## Problem
With pictures omitted, restate the data word for word.
Start of Task inputs
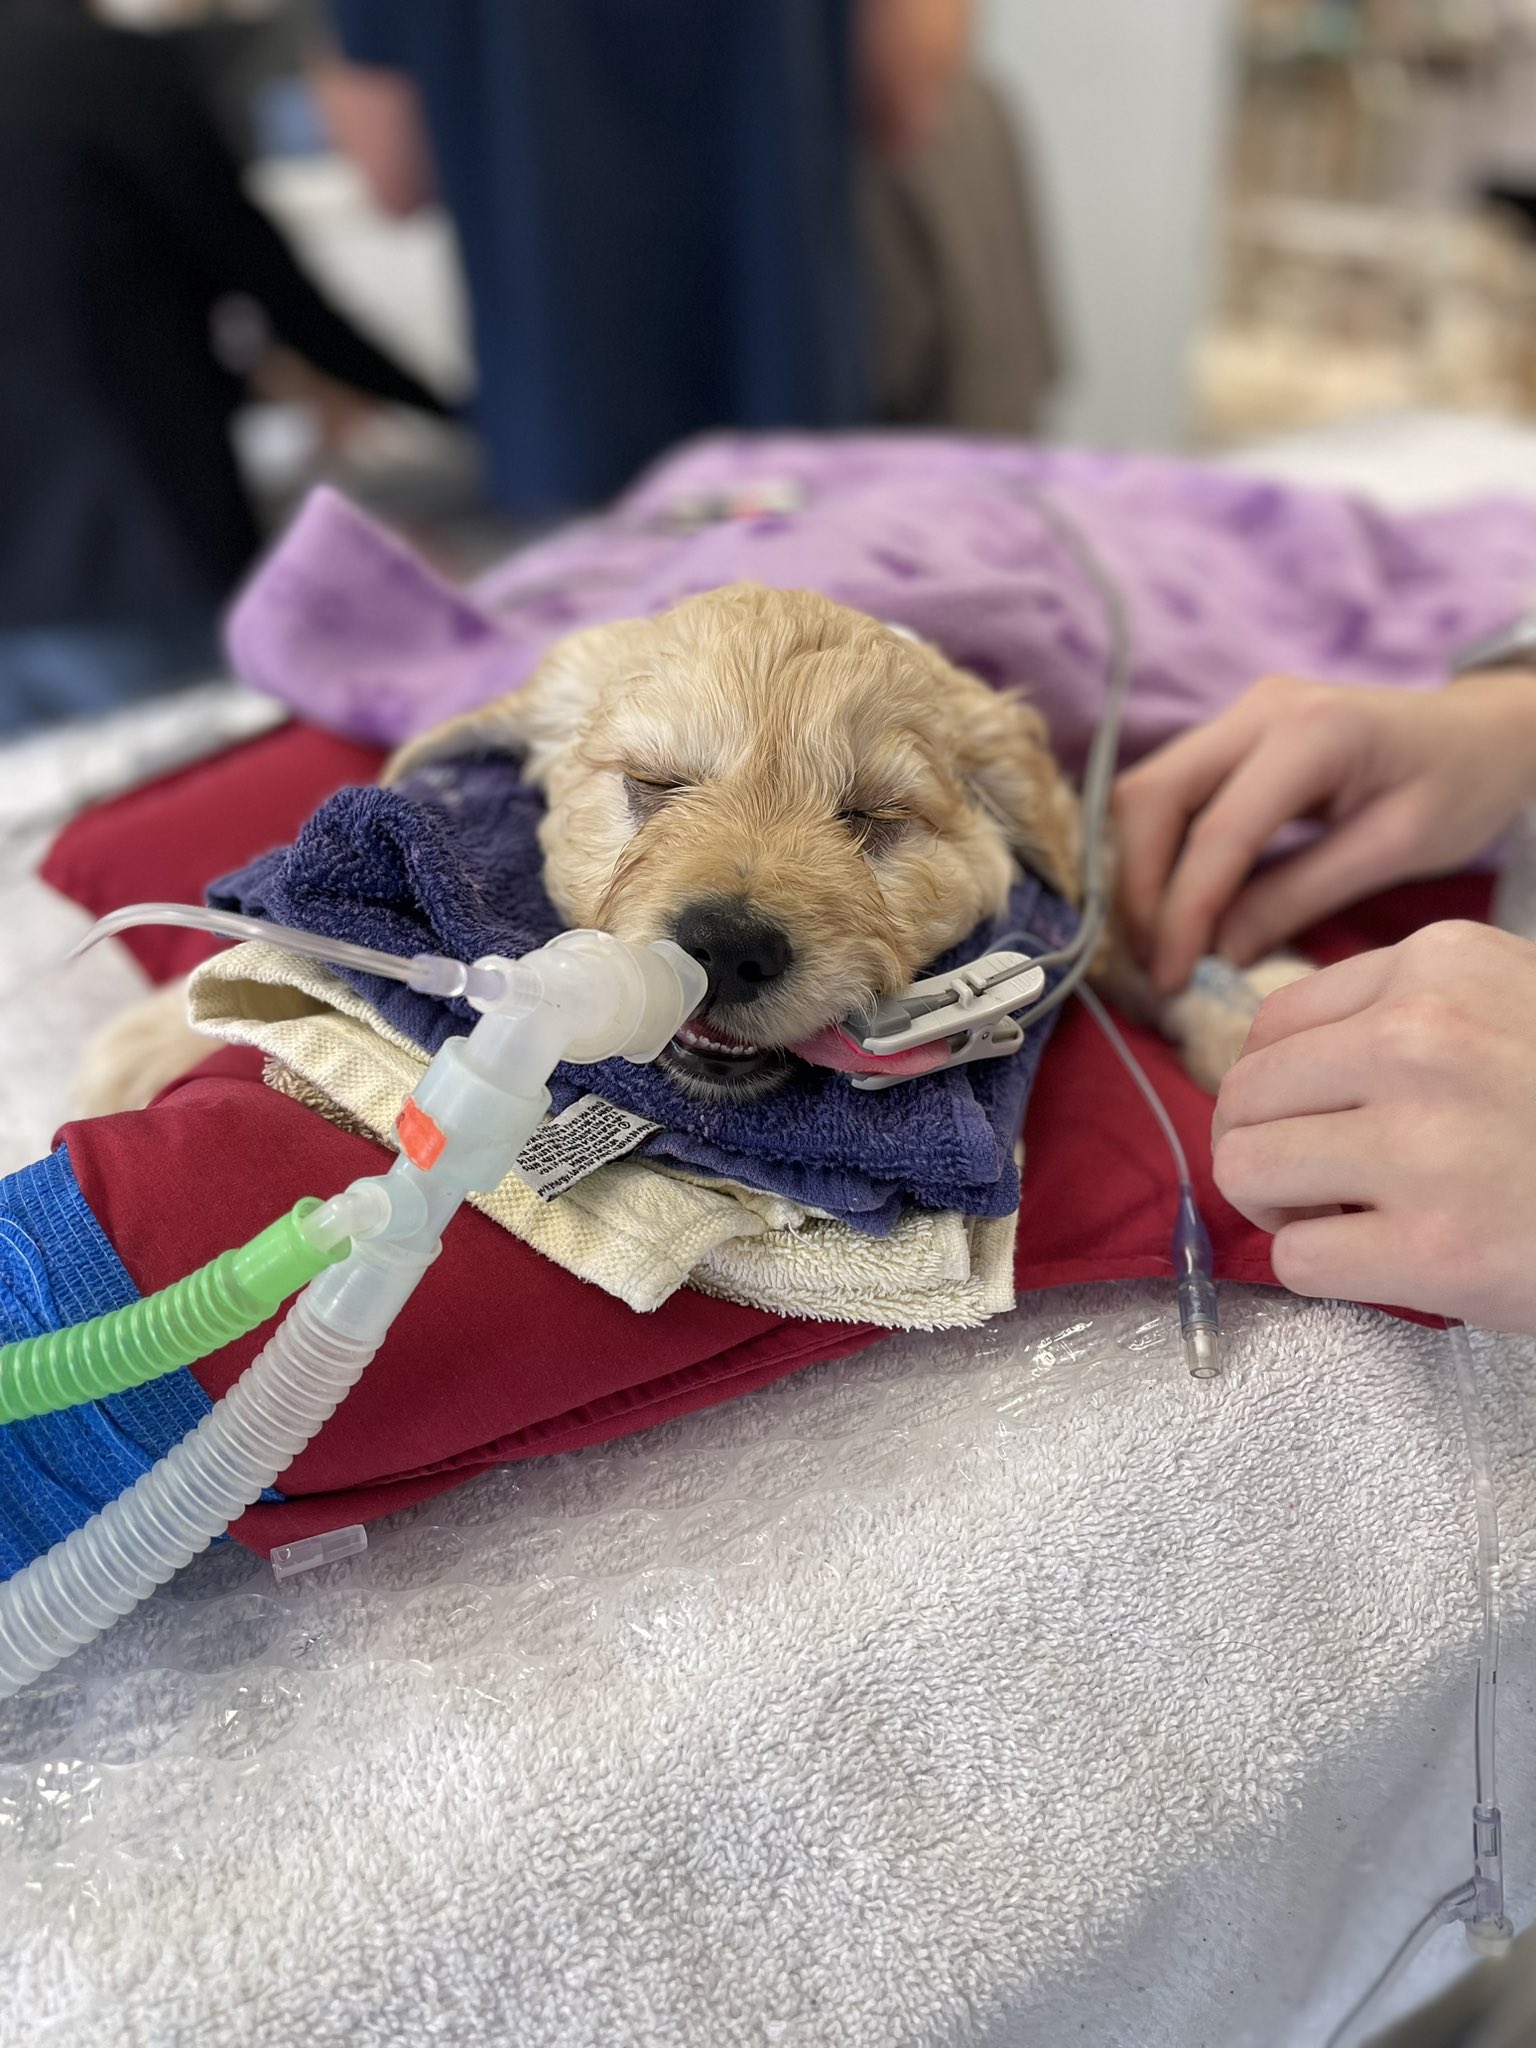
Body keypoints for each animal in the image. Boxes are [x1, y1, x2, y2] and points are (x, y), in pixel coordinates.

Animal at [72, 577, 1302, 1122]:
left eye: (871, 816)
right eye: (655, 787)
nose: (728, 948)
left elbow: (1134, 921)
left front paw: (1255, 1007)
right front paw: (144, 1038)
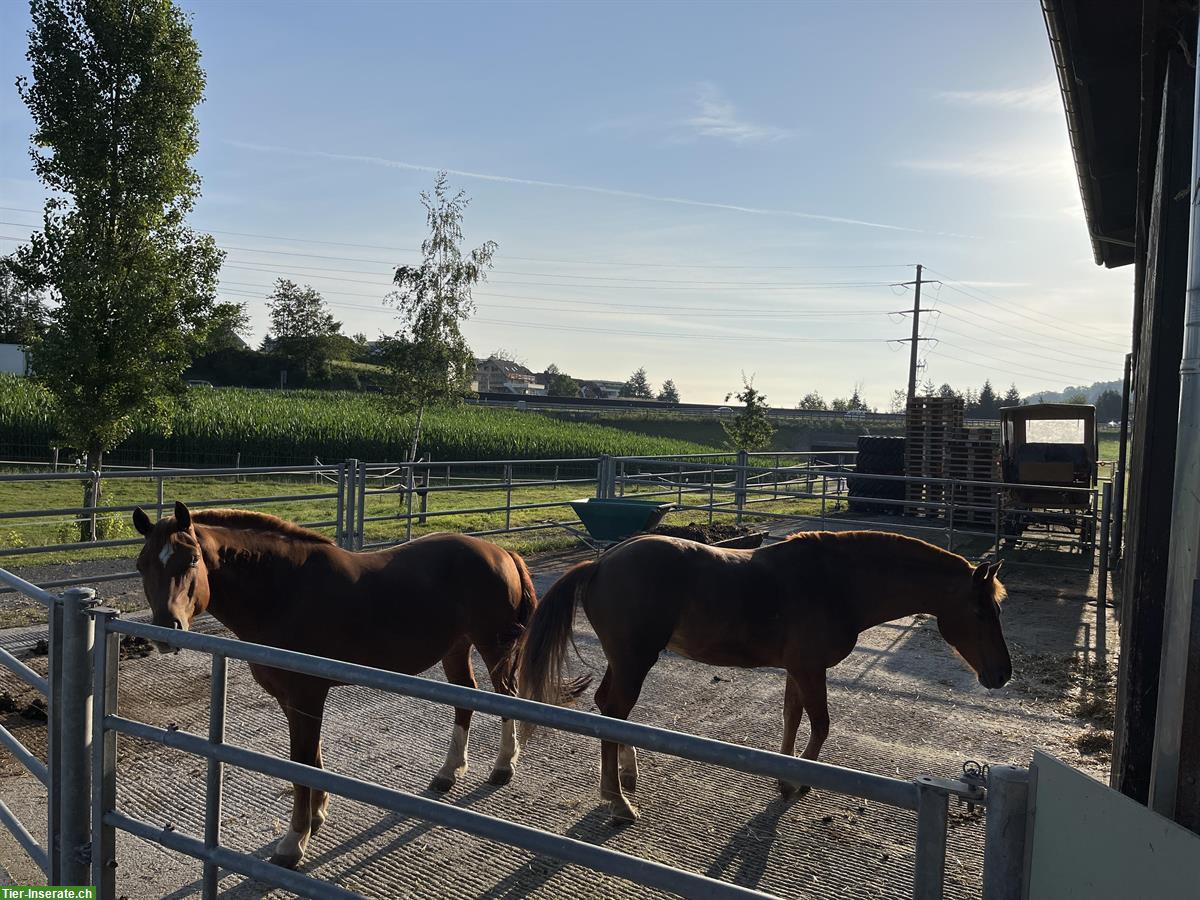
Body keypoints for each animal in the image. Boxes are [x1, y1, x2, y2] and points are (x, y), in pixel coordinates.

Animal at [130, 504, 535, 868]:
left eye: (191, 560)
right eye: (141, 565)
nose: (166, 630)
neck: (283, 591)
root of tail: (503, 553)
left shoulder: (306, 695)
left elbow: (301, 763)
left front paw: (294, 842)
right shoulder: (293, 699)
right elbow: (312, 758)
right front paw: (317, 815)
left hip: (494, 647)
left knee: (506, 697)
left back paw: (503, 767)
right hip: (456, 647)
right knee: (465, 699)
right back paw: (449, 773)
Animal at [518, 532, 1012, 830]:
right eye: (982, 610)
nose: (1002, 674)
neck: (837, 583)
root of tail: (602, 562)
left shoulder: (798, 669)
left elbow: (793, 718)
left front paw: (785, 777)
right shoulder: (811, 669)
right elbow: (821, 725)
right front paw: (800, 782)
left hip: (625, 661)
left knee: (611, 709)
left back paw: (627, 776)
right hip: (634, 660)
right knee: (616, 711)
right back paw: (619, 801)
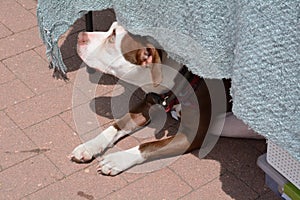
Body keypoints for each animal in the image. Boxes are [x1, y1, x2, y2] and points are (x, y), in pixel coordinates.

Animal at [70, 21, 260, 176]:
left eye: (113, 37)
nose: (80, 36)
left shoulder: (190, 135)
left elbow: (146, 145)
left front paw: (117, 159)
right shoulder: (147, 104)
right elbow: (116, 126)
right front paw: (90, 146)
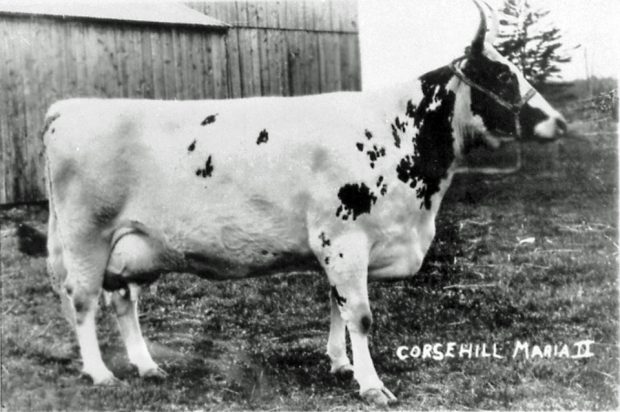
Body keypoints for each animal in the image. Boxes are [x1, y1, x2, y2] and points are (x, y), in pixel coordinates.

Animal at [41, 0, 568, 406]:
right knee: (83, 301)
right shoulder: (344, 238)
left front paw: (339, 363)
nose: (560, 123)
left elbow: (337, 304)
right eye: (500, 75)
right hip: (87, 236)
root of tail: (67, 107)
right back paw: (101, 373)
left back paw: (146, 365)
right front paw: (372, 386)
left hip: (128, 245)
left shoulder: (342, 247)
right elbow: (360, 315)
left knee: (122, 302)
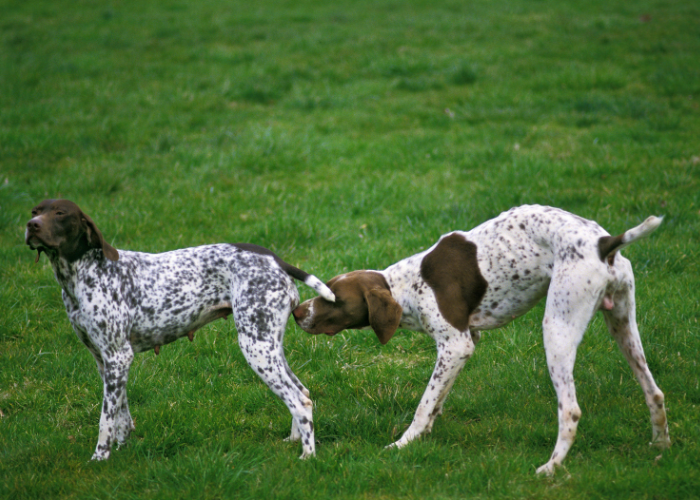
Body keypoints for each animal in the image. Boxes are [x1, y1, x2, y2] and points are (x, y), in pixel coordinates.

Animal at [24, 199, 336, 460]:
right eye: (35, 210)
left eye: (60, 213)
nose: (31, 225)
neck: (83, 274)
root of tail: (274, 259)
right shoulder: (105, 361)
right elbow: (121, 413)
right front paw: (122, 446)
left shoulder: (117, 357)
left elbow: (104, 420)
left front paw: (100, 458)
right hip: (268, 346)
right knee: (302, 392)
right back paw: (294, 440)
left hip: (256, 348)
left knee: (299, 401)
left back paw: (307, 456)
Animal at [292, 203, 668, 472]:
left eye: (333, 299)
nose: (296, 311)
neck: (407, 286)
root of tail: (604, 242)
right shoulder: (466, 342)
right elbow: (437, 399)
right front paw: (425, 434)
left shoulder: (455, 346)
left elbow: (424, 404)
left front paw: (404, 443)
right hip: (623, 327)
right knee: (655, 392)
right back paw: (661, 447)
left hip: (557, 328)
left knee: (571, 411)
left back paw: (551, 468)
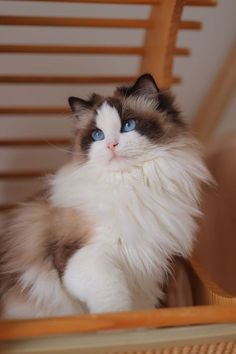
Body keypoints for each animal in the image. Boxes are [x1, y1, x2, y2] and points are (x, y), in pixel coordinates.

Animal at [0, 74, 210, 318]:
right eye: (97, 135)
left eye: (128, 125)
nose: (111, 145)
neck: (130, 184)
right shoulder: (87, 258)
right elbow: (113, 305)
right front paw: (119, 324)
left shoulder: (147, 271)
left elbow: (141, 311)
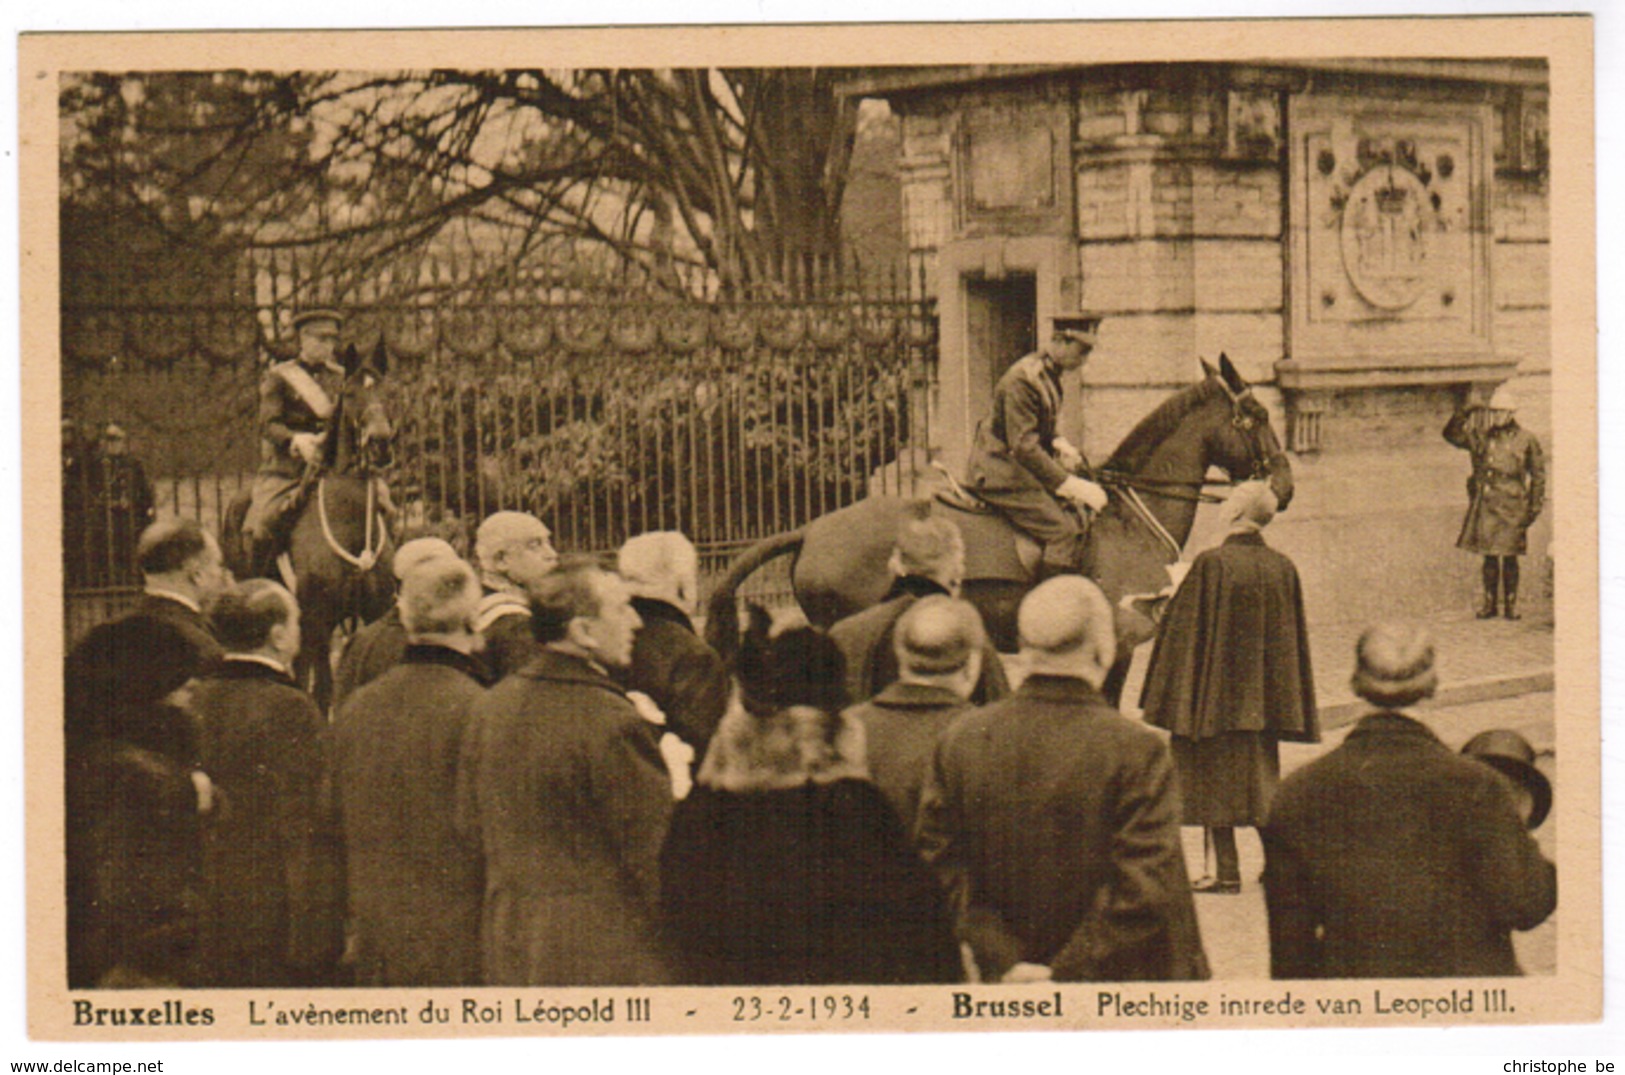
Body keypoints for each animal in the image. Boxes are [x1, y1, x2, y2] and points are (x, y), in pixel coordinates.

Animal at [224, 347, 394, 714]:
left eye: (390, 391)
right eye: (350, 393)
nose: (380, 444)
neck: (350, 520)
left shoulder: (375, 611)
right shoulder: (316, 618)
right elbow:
End of Task inputs
## Your response
Body keypoints for each animal in the image. Boxes are [x1, y1, x2, y2] and points are (x, y), in pixel coordinates.

Animal at [72, 577, 1302, 1122]:
left eye: (871, 816)
right eye: (655, 787)
nose: (728, 948)
left elbow: (1134, 921)
left front paw: (1255, 1007)
right front paw: (144, 1038)
Body keypoints for each animal in the image. Boxes are [x1, y1, x2, y2] and points are (x, y), in pixel coordinates.

Animal at [130, 504, 535, 868]:
left eye: (191, 560)
right eye: (141, 565)
nose: (166, 630)
neck: (283, 591)
root of tail: (503, 553)
left shoulder: (306, 695)
left elbow: (301, 763)
left front paw: (294, 842)
right shoulder: (293, 699)
right elbow: (312, 758)
right front paw: (317, 815)
left hip: (494, 647)
left knee: (506, 697)
left back paw: (503, 767)
right hip: (456, 647)
right knee: (465, 699)
right back paw: (449, 773)
Animal at [518, 532, 1012, 830]:
right eye: (982, 610)
nose: (1002, 674)
neck: (837, 583)
root of tail: (602, 562)
left shoulder: (798, 669)
left elbow: (793, 718)
left front paw: (785, 777)
right shoulder: (811, 669)
right elbow: (821, 725)
right front paw: (800, 782)
left hip: (625, 661)
left knee: (611, 709)
left back paw: (627, 776)
right hip: (634, 660)
right knee: (616, 711)
right back paw: (619, 801)
Body keypoints for each animal in the image. Boxes are [x1, y1, x2, y2] and points are (x, y), in pixel coordinates.

Animal at [70, 21, 260, 176]:
left eye: (113, 37)
nose: (80, 36)
left shoulder: (190, 135)
left elbow: (146, 145)
left front paw: (117, 159)
right shoulder: (147, 104)
right elbow: (116, 126)
right front paw: (90, 146)
Body keypoints for each animal in the image. Boxes are [x1, y1, x2, y2] and points are (x, y), in pixel coordinates.

Animal at [41, 0, 568, 406]:
right knee: (83, 301)
right shoulder: (344, 238)
left front paw: (339, 363)
nose: (560, 123)
left elbow: (337, 304)
right eye: (500, 75)
right hip: (87, 236)
root of tail: (67, 107)
right back paw: (101, 373)
left back paw: (146, 365)
right front paw: (372, 386)
left hip: (128, 245)
left shoulder: (342, 247)
right elbow: (360, 315)
left knee: (122, 302)
Body keypoints for each animal in the image. Boxes are [x1, y1, x2, y2] and points are (x, y), in pixel coordinates.

Animal at [24, 199, 336, 460]:
right eye: (35, 210)
left eye: (60, 213)
nose: (31, 225)
neck: (83, 274)
root of tail: (274, 259)
right shoulder: (105, 361)
right elbow: (121, 413)
right front paw: (122, 446)
left shoulder: (117, 357)
left elbow: (104, 420)
left front paw: (100, 458)
right hip: (268, 346)
right knee: (302, 392)
right back paw: (294, 440)
left hip: (256, 348)
left knee: (299, 401)
left back paw: (307, 456)
Animal at [292, 203, 668, 472]:
left eye: (333, 299)
nose: (296, 311)
neck: (407, 286)
root of tail: (604, 242)
right shoulder: (466, 342)
right elbow: (437, 399)
right front paw: (425, 434)
left shoulder: (455, 346)
left elbow: (424, 404)
left front paw: (404, 443)
right hip: (623, 327)
right knee: (655, 392)
right back paw: (661, 447)
left hip: (557, 328)
left knee: (571, 411)
left back paw: (551, 468)
Body keypoints for each animal in the image. Boxes are [x1, y1, x2, y2] and points are (x, y), in pixel coordinates.

Animal at [0, 74, 210, 318]:
right eye: (97, 135)
left eye: (128, 125)
nose: (111, 145)
neck: (130, 184)
right shoulder: (87, 258)
right elbow: (113, 305)
right front paw: (119, 324)
left shoulder: (147, 271)
left elbow: (141, 311)
Body keypoints for each animal in the image. Boxes are [x1, y1, x2, y2] and points are (x, y), in pixel coordinates.

Animal at [224, 347, 394, 714]:
left eye: (390, 391)
right eye: (350, 393)
nose: (380, 444)
neck: (350, 520)
left shoulder: (375, 611)
right shoulder: (316, 618)
right elbow:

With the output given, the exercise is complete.